**Problem requirements:** One line at a time, check the entries below for the word "tersebut", and copy each line that has it.

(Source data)
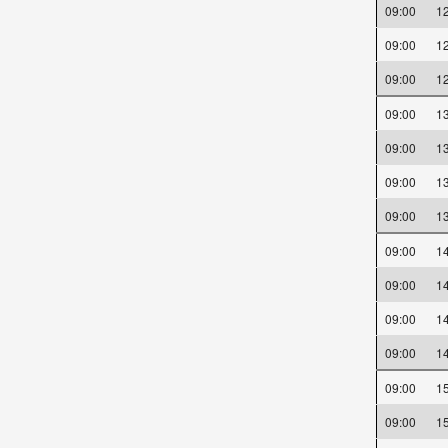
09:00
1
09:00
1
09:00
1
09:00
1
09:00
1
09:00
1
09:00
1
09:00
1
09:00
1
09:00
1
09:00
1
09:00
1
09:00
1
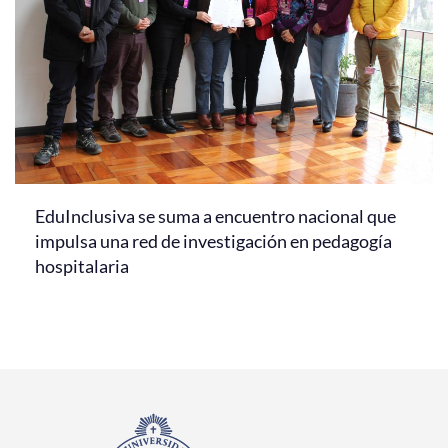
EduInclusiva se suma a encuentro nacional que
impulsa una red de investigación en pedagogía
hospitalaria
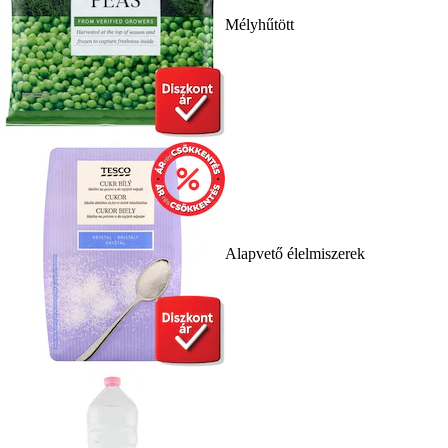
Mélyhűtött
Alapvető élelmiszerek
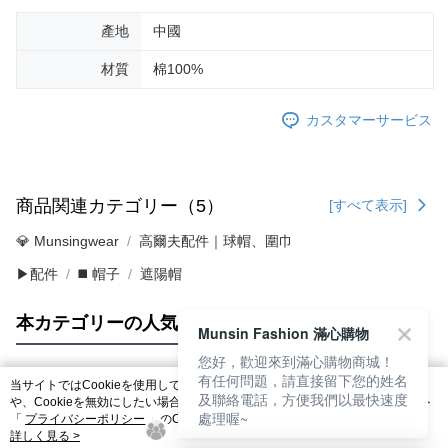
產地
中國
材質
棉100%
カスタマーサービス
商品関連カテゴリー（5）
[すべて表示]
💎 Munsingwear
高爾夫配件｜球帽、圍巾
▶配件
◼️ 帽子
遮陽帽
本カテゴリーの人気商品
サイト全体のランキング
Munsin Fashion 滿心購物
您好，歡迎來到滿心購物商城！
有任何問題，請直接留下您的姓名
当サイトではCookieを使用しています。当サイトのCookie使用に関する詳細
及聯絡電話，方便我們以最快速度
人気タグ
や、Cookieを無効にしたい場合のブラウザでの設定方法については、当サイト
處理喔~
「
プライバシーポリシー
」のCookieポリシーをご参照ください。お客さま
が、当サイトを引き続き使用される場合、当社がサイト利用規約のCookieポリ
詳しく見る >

...

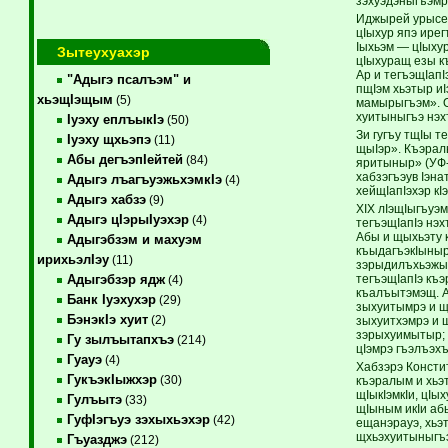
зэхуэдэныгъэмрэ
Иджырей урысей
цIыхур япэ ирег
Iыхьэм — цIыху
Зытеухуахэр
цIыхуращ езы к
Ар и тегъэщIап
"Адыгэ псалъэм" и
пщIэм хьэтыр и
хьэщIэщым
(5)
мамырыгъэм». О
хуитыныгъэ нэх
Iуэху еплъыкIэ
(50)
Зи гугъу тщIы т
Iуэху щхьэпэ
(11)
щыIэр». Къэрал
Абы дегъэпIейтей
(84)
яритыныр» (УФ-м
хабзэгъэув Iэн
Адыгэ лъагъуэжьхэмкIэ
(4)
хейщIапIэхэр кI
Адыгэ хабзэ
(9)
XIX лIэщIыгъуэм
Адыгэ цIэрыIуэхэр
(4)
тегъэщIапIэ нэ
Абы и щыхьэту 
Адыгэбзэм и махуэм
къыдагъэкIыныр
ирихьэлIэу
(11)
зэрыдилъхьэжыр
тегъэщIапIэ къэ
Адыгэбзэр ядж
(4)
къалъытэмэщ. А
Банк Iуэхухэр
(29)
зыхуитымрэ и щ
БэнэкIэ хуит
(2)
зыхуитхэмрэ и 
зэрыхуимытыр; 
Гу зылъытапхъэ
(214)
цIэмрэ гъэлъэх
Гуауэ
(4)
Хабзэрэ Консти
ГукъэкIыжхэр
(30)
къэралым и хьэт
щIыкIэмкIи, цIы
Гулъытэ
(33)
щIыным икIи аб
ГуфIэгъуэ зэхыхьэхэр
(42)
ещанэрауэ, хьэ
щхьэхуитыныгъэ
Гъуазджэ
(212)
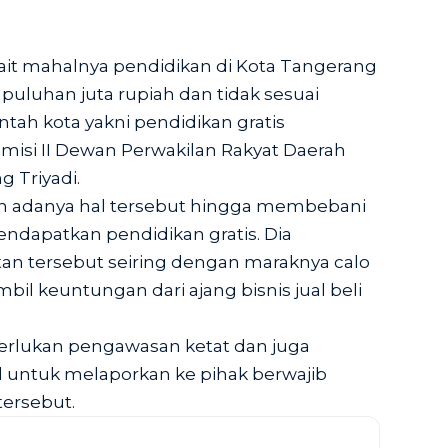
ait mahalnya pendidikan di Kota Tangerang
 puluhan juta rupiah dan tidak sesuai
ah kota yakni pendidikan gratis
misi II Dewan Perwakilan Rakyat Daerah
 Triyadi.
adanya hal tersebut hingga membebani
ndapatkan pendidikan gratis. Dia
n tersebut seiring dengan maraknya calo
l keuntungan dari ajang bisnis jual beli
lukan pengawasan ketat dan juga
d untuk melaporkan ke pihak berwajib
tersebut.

**Written response:**
adanya hal tersebut hingga membebani
n tersebut seiring dengan maraknya calo
tersebut.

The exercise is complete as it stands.